Japonya’da yaşanan zelzeleler sonrasında yapılan enkaz kaldırma çalışmalarından bahseden Ergin, “Yıkacağı binanın üzerini kapatıyor, ayrıştırmasını orada yapıyor. Zehirli, az zehirli yahut hiç zehirli olmayan hususları ayırıyor. Bu bir hükümetin, devletin, vatandaşını ne kadar düşündüğü ile alakalı. Maalesef burada bizim muhatap olduğumuz iki tane taşeron firma var. Adamlar da diyorlar ki ’30 kilometrelik yere gidersek yakıtımız fazla olur’. Burada bir tane bebek kanser olduğu zaman… Kaça sattınız? Kaça satılıyor bu bedenler” dedi.

“‘GELİRİZ, KALBİNİZE MOLOZU DÖKERİZ. BİRKAÇ FİRMA BURADAN MİLYONLARCA DOLAR PARA KAZANIR. SİZ DE ÇEKİP GİDERSİNİZ.’ SİSTEM BU”

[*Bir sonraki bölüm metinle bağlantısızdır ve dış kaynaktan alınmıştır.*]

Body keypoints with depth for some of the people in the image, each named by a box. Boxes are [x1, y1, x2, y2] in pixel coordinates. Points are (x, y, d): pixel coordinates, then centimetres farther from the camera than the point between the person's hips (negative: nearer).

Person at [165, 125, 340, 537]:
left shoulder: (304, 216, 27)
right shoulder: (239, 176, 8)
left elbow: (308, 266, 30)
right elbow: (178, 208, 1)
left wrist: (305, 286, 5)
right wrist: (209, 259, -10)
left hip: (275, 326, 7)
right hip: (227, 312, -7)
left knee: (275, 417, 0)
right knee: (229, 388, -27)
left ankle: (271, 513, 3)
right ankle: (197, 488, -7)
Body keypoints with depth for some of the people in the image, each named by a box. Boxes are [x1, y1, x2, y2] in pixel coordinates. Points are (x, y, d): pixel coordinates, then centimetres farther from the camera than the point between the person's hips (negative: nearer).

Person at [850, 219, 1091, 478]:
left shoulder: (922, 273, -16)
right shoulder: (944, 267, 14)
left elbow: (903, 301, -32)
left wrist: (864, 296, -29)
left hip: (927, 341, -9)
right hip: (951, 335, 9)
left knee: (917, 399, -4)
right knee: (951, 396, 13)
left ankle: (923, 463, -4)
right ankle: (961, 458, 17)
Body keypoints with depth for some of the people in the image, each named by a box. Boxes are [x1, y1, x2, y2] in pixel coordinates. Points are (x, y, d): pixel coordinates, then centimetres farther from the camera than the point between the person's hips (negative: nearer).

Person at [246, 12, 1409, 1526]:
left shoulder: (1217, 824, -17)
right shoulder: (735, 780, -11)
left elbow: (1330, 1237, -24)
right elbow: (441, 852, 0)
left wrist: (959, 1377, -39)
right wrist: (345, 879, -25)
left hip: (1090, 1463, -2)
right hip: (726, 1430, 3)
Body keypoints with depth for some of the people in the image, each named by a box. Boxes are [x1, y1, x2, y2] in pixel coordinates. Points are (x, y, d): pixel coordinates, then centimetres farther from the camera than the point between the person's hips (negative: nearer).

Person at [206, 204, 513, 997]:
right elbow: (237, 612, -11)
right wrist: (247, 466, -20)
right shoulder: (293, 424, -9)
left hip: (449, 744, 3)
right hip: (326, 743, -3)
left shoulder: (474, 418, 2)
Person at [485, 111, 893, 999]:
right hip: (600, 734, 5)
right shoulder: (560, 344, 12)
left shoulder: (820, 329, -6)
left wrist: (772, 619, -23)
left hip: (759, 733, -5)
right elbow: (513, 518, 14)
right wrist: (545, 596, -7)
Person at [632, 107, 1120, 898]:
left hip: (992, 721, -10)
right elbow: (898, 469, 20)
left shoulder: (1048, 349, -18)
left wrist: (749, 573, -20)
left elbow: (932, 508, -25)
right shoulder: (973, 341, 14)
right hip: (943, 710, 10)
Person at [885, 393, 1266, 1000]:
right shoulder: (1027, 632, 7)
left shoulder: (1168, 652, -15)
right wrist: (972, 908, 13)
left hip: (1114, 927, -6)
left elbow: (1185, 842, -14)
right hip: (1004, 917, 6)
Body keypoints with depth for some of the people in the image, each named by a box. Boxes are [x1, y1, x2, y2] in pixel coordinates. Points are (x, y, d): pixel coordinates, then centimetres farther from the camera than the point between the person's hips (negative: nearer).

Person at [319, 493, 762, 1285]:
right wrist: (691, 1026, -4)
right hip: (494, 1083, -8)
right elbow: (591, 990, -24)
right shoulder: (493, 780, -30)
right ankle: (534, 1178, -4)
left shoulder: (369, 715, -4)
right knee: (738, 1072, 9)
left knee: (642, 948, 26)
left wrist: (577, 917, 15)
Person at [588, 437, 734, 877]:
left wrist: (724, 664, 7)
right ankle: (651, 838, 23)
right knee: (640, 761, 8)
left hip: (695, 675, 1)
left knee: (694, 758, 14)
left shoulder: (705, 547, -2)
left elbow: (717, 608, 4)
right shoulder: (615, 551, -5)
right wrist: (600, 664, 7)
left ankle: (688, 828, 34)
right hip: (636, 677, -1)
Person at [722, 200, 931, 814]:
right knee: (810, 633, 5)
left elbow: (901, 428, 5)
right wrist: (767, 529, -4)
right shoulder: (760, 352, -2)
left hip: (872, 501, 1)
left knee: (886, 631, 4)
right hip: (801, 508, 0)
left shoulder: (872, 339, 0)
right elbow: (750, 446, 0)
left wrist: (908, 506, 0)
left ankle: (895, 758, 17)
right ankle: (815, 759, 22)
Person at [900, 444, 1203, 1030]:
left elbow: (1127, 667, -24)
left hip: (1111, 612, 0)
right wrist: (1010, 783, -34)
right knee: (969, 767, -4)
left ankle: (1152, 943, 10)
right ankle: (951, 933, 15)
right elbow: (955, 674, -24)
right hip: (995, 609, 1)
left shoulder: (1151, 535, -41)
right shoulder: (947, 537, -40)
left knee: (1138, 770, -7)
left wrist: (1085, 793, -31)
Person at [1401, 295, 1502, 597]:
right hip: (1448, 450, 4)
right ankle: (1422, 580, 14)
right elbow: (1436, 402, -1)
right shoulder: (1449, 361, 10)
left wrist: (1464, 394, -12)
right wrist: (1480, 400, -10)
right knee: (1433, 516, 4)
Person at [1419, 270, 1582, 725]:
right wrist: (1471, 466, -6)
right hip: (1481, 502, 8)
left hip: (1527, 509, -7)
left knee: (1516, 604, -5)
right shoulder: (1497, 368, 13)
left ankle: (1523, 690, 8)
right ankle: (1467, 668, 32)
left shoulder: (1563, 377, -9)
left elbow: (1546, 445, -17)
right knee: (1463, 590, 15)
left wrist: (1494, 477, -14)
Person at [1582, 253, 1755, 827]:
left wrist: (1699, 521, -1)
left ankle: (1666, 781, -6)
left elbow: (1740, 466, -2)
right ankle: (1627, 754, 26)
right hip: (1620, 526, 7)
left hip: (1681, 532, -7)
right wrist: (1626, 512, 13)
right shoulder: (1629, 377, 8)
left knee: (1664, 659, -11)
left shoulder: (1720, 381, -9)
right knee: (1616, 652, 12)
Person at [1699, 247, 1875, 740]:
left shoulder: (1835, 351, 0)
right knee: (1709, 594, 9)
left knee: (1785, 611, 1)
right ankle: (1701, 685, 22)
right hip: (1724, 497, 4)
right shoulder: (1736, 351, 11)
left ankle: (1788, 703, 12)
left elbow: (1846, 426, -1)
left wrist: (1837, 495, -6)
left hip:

Bölgede maske ile yaşamak zorunda kaldıklarını vurgulayan Ergin, şöyle devam etti:

“İmkansız, maskesiz yaşamak imkansız. Ben, yalnızca röportaj için çıkarttım. Maske bir yana, bu kalkan tozlar… Çadırda yaşıyorsunuz, açık alan, tencerenizi koyuyorsunuz. Bu mevcut olan hükümete de ‘size gereksinimimiz yok’ demek için kendi aşımızı kendimiz yapıyoruz. O tencere pişinceye kadar üzerinde toz olmuş. Bu şartlarda yaşamak imkansızlaşıyor. Buradaki verimli toprakları, güzelim doğayı, burada hayatları boyunca kardeşçe yaşamış kültürü yok etmek, öteki emelleri yok. Zira bunun diğer insani izahı yok. Çadır vermediniz, 7-8 gün sonra yardıma geldiler, birçok canımızı bu biçimde yitirdik. Buradaki beşerler topraklarını, hayvanlarını bırakamaz. Biz çiftçiyiz; çiftçi doğduk, çiftçi öleceğiz. Bizi bu topraklardan ayıramazlar. Bize dediler ki ‘Siz ayrılmazsanız biz de sizi bu formda ayırırız. Geliriz, kalbinize molozu dökeriz. Birkaç firma buradan milyonlarca dolar para kazanır. Siz de birkaç sene sonra, buradaki topraklar çoraklaştığı vakit çekip gidersiniz.’ Sistem bu.

Samandağ’ın en yüksek, en pak havasına sahip Yeşilköy’den bahsediyoruz. Bunu yok etmenin hiç kimseye ne yararı olur? Şayet sizin varsa inancınız, Allah’tan varsa küçücük bir kaygınız, bunu bedelini çok ağır ödersiniz.”